THE PROBLEM :: Reproduce the data below word for word, leaving out the pictures.

[Saved entries]
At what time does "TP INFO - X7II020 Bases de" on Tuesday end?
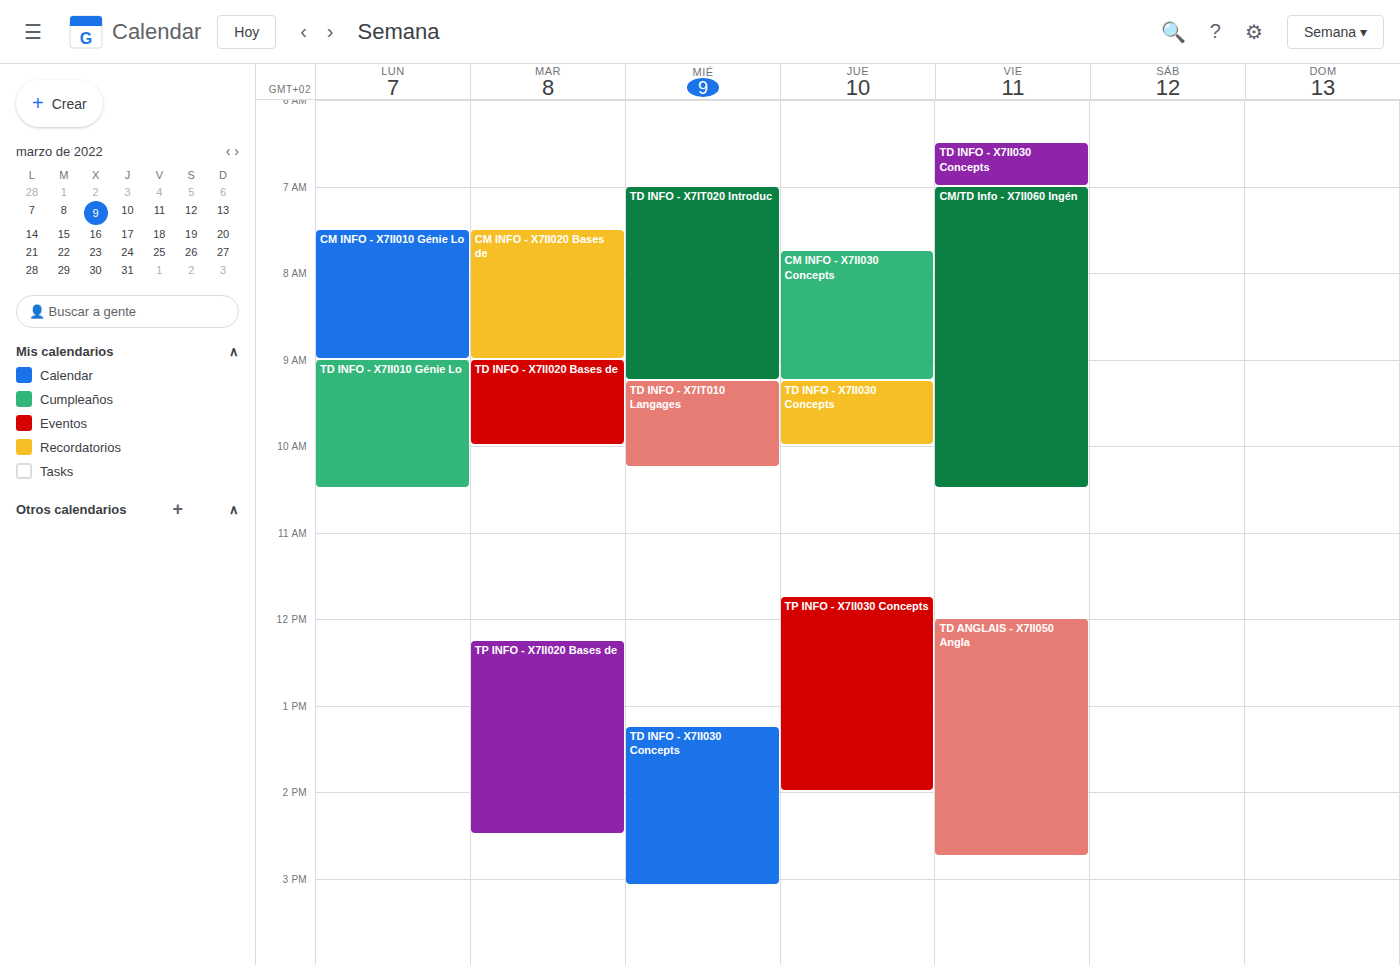
2:30 PM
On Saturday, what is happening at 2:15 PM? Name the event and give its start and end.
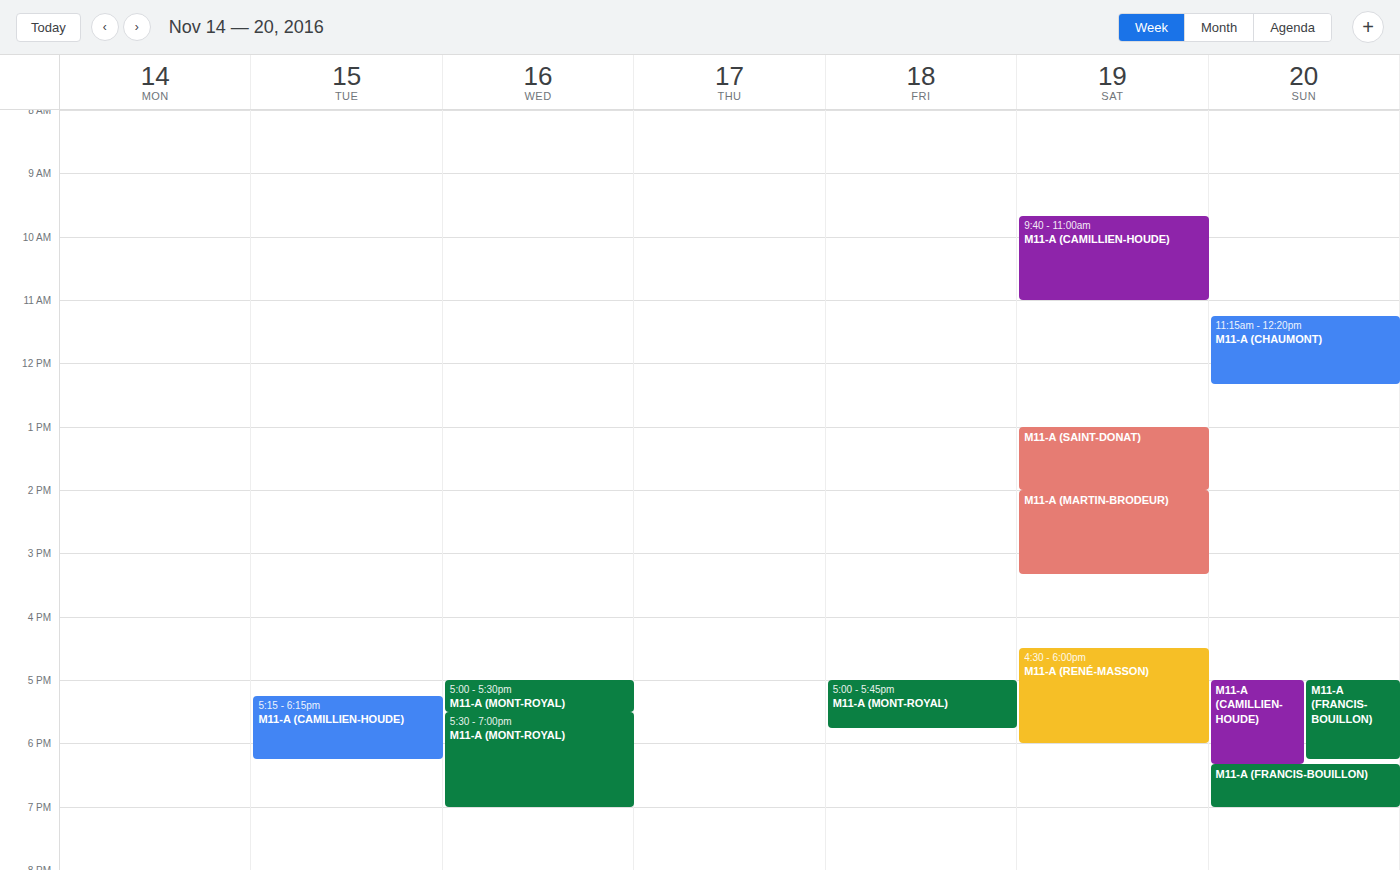
"M11-A (MARTIN-BRODEUR)", 2:00 PM to 3:20 PM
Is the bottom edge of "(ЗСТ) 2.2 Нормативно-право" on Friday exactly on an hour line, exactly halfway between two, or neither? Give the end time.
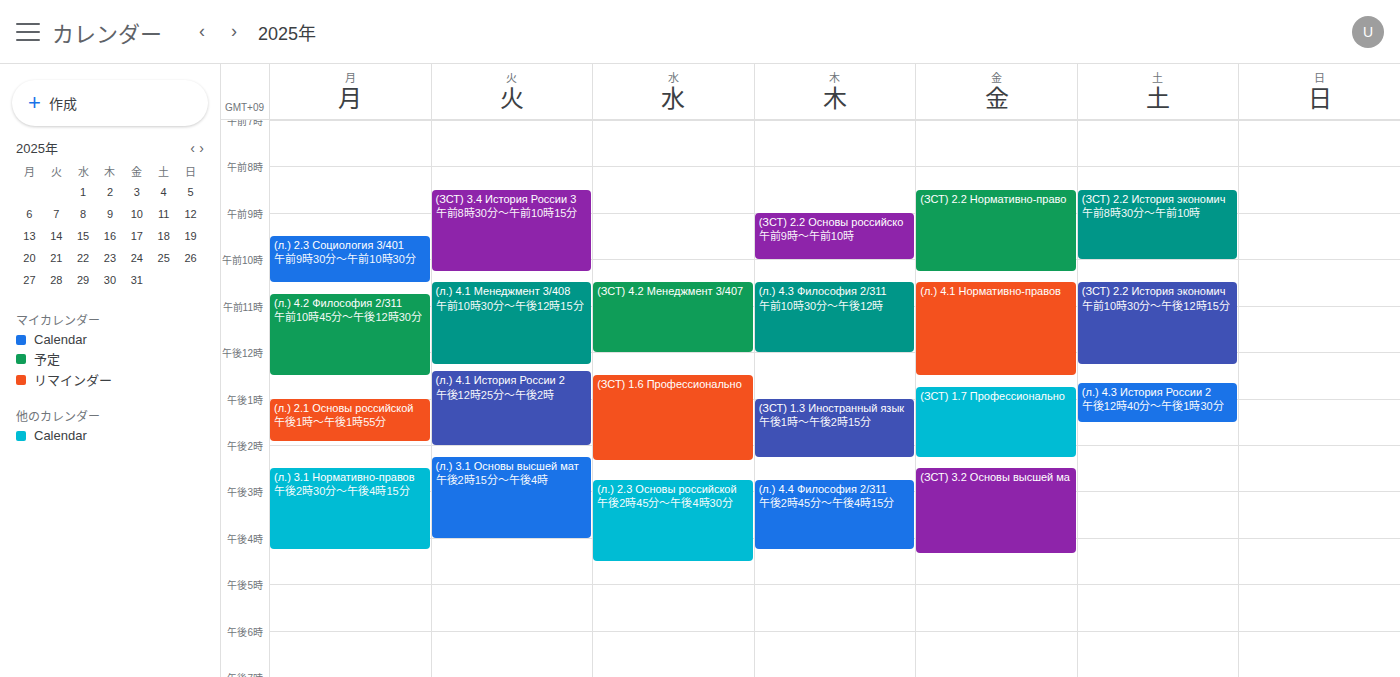
10:15 -- neither: a quarter of the way from the 10:00 line to the 11:00 line.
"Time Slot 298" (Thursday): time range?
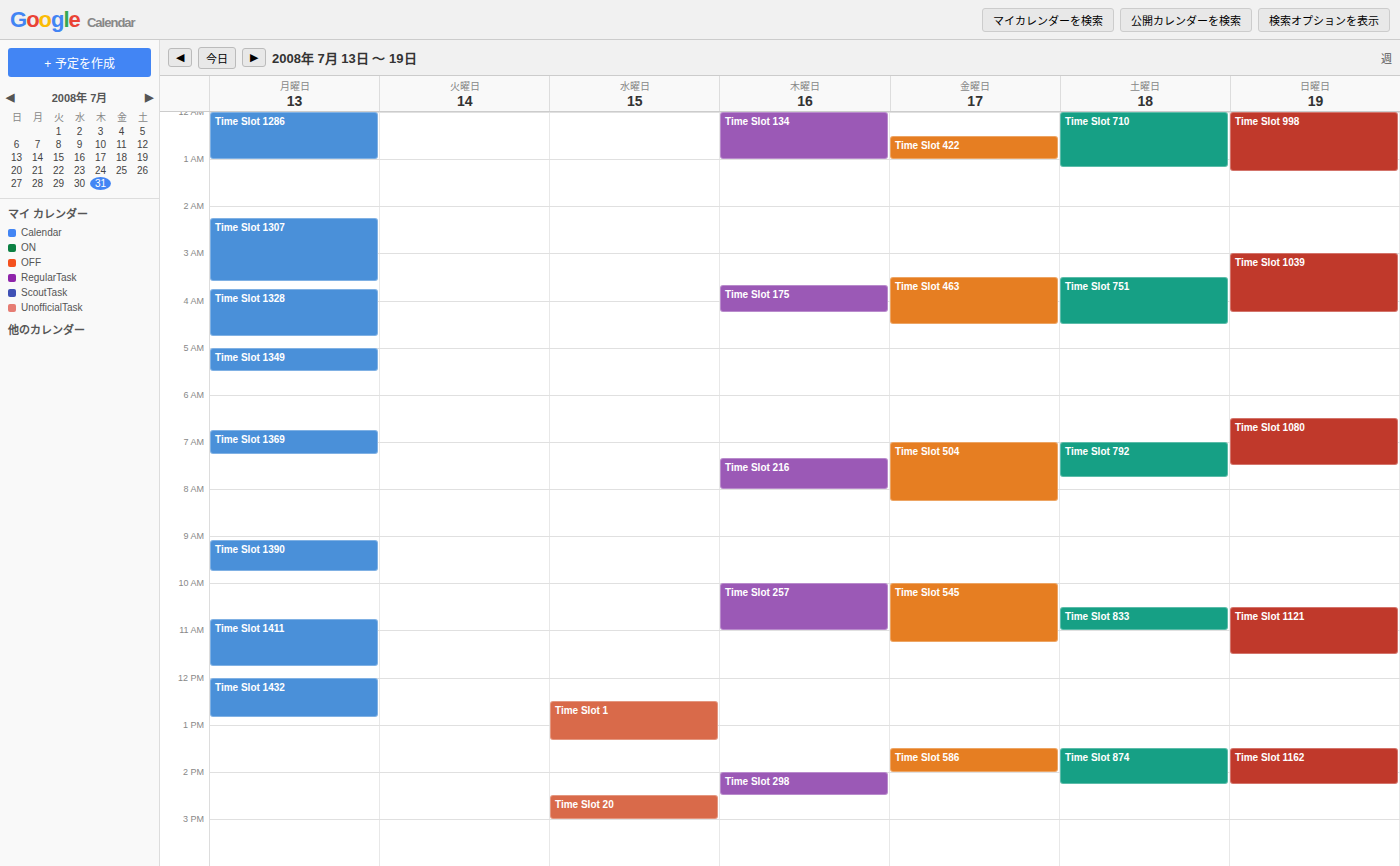
2:00 PM to 2:30 PM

FINISHED TASK ::
At what time does "TP INFO - X7II020 Bases de" on Tuesday end?
2:30 PM
On Saturday, what is happening at 2:15 PM? Name the event and give its start and end.
"M11-A (MARTIN-BRODEUR)", 2:00 PM to 3:20 PM
Is the bottom edge of "(ЗСТ) 2.2 Нормативно-право" on Friday exactly on an hour line, exactly halfway between two, or neither? Give the end time.
10:15 -- neither: a quarter of the way from the 10:00 line to the 11:00 line.
"Time Slot 298" (Thursday): time range?
2:00 PM to 2:30 PM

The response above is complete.